### Exercise brief
Exclude all images and print the entries below exactly.

(Data records)
BEGIN
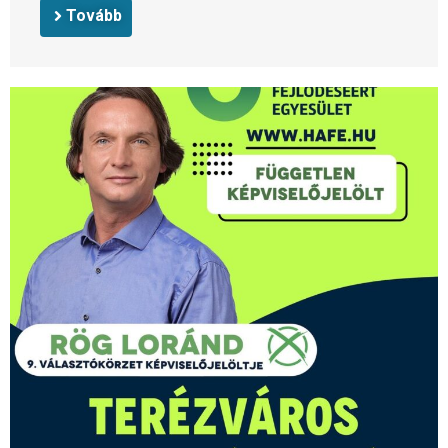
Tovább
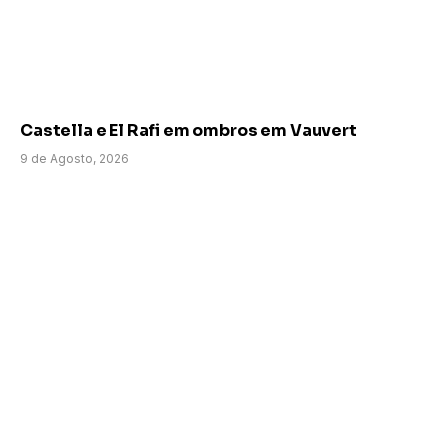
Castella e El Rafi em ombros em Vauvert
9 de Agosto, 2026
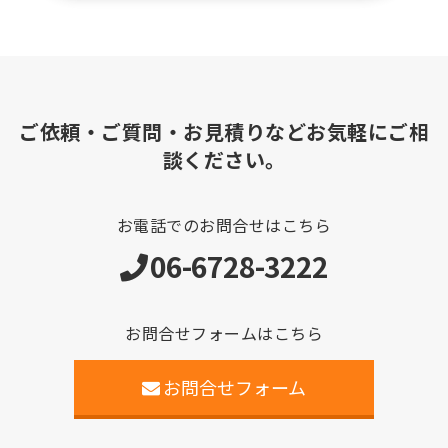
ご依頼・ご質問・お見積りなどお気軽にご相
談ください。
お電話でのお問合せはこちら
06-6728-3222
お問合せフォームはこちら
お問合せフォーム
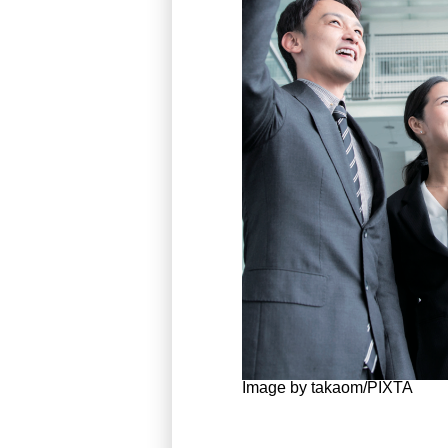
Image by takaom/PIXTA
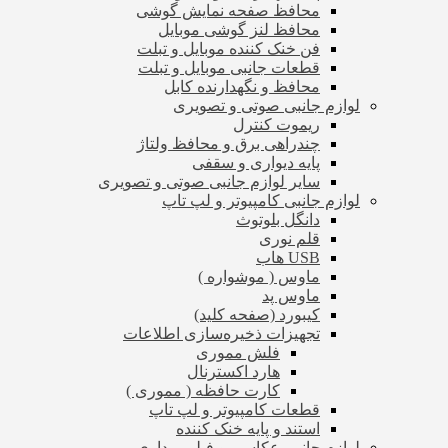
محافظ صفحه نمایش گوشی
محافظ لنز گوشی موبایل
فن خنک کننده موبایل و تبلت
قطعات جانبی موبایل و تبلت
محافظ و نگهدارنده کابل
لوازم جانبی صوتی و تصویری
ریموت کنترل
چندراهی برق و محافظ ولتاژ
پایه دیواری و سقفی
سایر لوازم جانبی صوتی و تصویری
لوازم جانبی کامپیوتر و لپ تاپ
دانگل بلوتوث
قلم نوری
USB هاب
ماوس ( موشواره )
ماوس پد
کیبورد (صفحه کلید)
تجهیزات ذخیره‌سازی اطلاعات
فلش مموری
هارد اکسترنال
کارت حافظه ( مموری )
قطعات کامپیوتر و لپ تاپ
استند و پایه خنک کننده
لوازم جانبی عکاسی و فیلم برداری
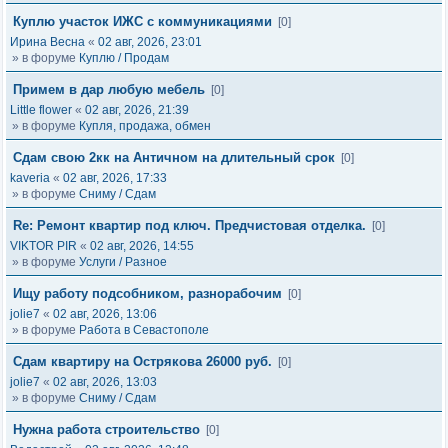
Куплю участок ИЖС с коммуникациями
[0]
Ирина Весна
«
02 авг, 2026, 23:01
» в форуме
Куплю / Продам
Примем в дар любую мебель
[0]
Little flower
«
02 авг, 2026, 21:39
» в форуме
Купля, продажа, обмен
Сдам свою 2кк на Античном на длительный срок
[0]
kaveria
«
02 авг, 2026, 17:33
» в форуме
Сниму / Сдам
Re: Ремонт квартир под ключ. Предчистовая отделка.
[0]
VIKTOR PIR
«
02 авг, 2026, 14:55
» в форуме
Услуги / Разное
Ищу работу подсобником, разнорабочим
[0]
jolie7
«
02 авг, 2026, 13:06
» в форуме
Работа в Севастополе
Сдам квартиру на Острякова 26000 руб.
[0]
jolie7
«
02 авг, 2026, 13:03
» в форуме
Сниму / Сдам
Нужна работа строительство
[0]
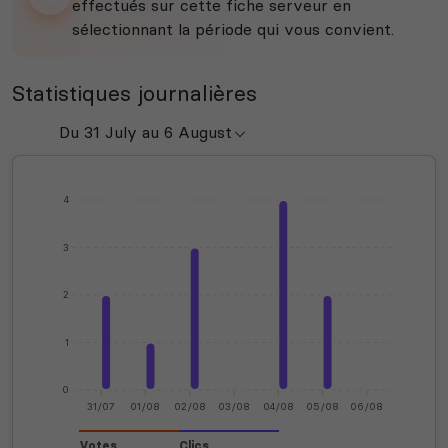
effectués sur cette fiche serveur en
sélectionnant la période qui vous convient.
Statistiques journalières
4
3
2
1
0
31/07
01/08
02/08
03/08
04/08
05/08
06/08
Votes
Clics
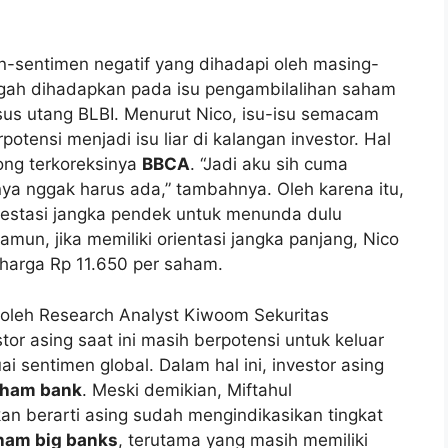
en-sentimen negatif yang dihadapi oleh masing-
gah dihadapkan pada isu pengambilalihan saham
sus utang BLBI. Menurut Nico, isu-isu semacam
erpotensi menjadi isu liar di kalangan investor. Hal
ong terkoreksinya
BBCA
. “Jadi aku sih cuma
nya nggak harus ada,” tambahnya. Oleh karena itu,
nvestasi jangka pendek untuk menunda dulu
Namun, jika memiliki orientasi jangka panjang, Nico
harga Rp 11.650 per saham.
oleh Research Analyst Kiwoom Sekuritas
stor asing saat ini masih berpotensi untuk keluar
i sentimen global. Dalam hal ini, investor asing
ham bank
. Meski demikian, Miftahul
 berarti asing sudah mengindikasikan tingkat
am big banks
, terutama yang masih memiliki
END
### Task answer
Tovább
Castella e El Rafi em ombros em Vauvert
9 de Agosto, 2026
ご依頼・ご質問・お見積りなどお気軽にご相
談ください。
お電話でのお問合せはこちら
06-6728-3222
お問合せフォームはこちら
お問合せフォーム
Image by takaom/PIXTA
محافظ صفحه نمایش گوشی
محافظ لنز گوشی موبایل
فن خنک کننده موبایل و تبلت
قطعات جانبی موبایل و تبلت
محافظ و نگهدارنده کابل
لوازم جانبی صوتی و تصویری
ریموت کنترل
چندراهی برق و محافظ ولتاژ
پایه دیواری و سقفی
سایر لوازم جانبی صوتی و تصویری
لوازم جانبی کامپیوتر و لپ تاپ
دانگل بلوتوث
قلم نوری
USB هاب
ماوس ( موشواره )
ماوس پد
کیبورد (صفحه کلید)
تجهیزات ذخیره‌سازی اطلاعات
فلش مموری
هارد اکسترنال
کارت حافظه ( مموری )
قطعات کامپیوتر و لپ تاپ
استند و پایه خنک کننده
لوازم جانبی عکاسی و فیلم برداری
Куплю участок ИЖС с коммуникациями
[0]
Ирина Весна
«
02 авг, 2026, 23:01
» в форуме
Куплю / Продам
Примем в дар любую мебель
[0]
Little flower
«
02 авг, 2026, 21:39
» в форуме
Купля, продажа, обмен
Сдам свою 2кк на Античном на длительный срок
[0]
kaveria
«
02 авг, 2026, 17:33
» в форуме
Сниму / Сдам
Re: Ремонт квартир под ключ. Предчистовая отделка.
[0]
VIKTOR PIR
«
02 авг, 2026, 14:55
» в форуме
Услуги / Разное
Ищу работу подсобником, разнорабочим
[0]
jolie7
«
02 авг, 2026, 13:06
» в форуме
Работа в Севастополе
Сдам квартиру на Острякова 26000 руб.
[0]
jolie7
«
02 авг, 2026, 13:03
» в форуме
Сниму / Сдам
Нужна работа строительство
[0]
effectués sur cette fiche serveur en
sélectionnant la période qui vous convient.
Statistiques journalières
4
3
2
1
0
31/07
01/08
02/08
03/08
04/08
05/08
06/08
Votes
Clics
en-sentimen negatif yang dihadapi oleh masing-
gah dihadapkan pada isu pengambilalihan saham
sus utang BLBI. Menurut Nico, isu-isu semacam
erpotensi menjadi isu liar di kalangan investor. Hal
ong terkoreksinya
BBCA
. “Jadi aku sih cuma
nya nggak harus ada,” tambahnya. Oleh karena itu,
nvestasi jangka pendek untuk menunda dulu
Namun, jika memiliki orientasi jangka panjang, Nico
harga Rp 11.650 per saham.
oleh Research Analyst Kiwoom Sekuritas
stor asing saat ini masih berpotensi untuk keluar
i sentimen global. Dalam hal ini, investor asing
ham bank
. Meski demikian, Miftahul
 berarti asing sudah mengindikasikan tingkat
am big banks
, terutama yang masih memiliki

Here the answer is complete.